◆ **読解用抜粋**:
____________________
洗い物を減らすこともできるので、このビーカー、計量カップとしてはもちろん、コップとしても大変におすすめです。

値段も安く、計量カップはこれ一択ではないでしょうか。

おまけ:ティーバッグをぶら下げた光景から連想したこと

ところで、ティーバッグをビーカーの縁にぶら下げてみて思い出したのは、ある小説のワンシーンで、思い出したというより、最近読んだそのシーンがあまりに印象的だったため、霊妙なる無意識の作用によりティーバッグをビーカーにぶら下げて紅茶を作ることを思いついたのかもしれません。

その小説は、ルシア・ベルリンというアメリカ人女性作家の短編集『掃除婦のための手引き書』の中にある一編「ドクター H. A. モイニハン」です。

未読の方の楽しみを奪うのを避けるために、どういうシーンであるかは書きません。
____________________
◆ **抜粋データ**:

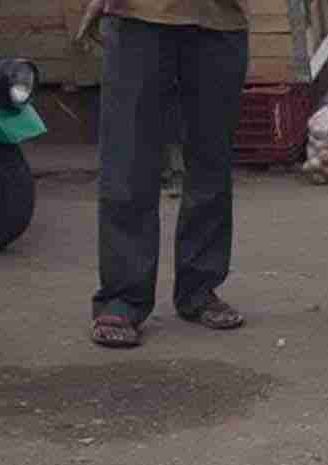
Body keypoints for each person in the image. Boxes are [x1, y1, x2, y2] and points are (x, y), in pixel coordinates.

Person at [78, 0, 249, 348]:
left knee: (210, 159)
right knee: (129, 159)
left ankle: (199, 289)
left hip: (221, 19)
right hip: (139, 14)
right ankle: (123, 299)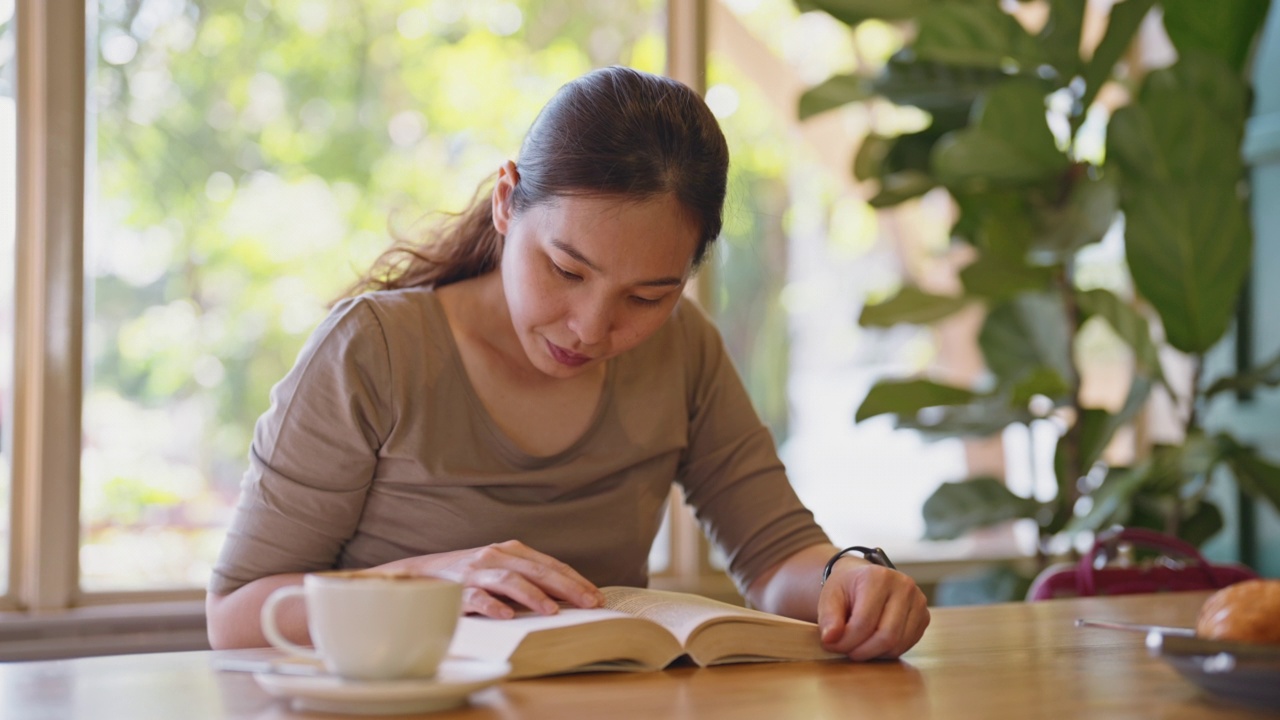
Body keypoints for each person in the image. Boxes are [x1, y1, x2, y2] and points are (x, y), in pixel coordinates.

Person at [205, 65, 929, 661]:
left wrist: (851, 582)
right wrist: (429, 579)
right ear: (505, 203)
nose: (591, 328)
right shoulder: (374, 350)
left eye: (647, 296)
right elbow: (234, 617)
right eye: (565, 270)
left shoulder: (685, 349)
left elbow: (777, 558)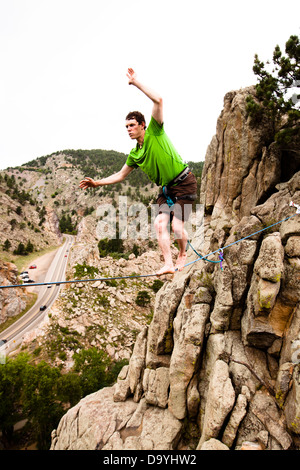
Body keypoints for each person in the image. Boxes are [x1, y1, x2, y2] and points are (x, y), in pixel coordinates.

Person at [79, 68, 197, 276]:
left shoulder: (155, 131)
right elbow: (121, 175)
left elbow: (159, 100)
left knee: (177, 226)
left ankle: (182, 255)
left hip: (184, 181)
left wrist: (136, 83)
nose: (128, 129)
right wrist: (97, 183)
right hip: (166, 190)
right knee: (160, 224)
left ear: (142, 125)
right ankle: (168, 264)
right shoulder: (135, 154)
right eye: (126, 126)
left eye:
____________________
◆ **作業内容**:
#1 ビーカーについての文章を二文で要約してください。
#2 次の (a)〜(c) がビーカーについての文章の内容と合っているかどうかを、それぞれ「はい」か「いいえ」で答え、判断の根拠となる本文の語句をそのまま引用してください。
(a) ビーカーはコップとしても勧められている。
(b) 『掃除婦のための手引き書』はイギリス人作家の短編集である。
(c) 小説の中のシーンの内容が詳しく説明されている。
#3 ビーカーについての文章を、最後の文の後から書き継いでください。

◆ **期待される結果**:
#1 筆者は、洗い物を減らせるうえに値段も安いビーカーを、計量カップとしてだけでなくコップとしても勧めている。また、ティーバッグをビーカーの縁にぶら下げて紅茶を作ることは、最近読んだルシア・ベルリンの短編「ドクター H. A. モイニハン」の印象的なシーンから無意識に思いついたのかもしれないと述べている。

#2
(a) はい。「計量カップとしてはもちろん、コップとしても大変におすすめです」
(b) いいえ。「ルシア・ベルリンというアメリカ人女性作家の短編集」
(c) いいえ。「どういうシーンであるかは書きません」

#3
お話としては、偏屈な爺さんの歯科医が、自分の歯を抜くのを孫娘に手伝わせ、抜いた後で自分が作った傑作入れ歯を入れてご満悦、というわずか10ページほどの短い話です。

しかしそこに出てくる地獄絵図なのにめちゃくちゃ笑えると同時に、神秘的でさえあるその情景描写は、多分今まで読んだ小説の中でも極上の部類に入るものでした。

他の作品も全てめちゃくちゃ良いです。ヴァラエティに富むその内容が実人生に基づくというのもすごい。緊急事態で街に出れない昨今、こちらの本もオススメしておきます。2019年にようやく邦訳が出たもので、日本では結構話題になったらしいですが、これは本当に良かった。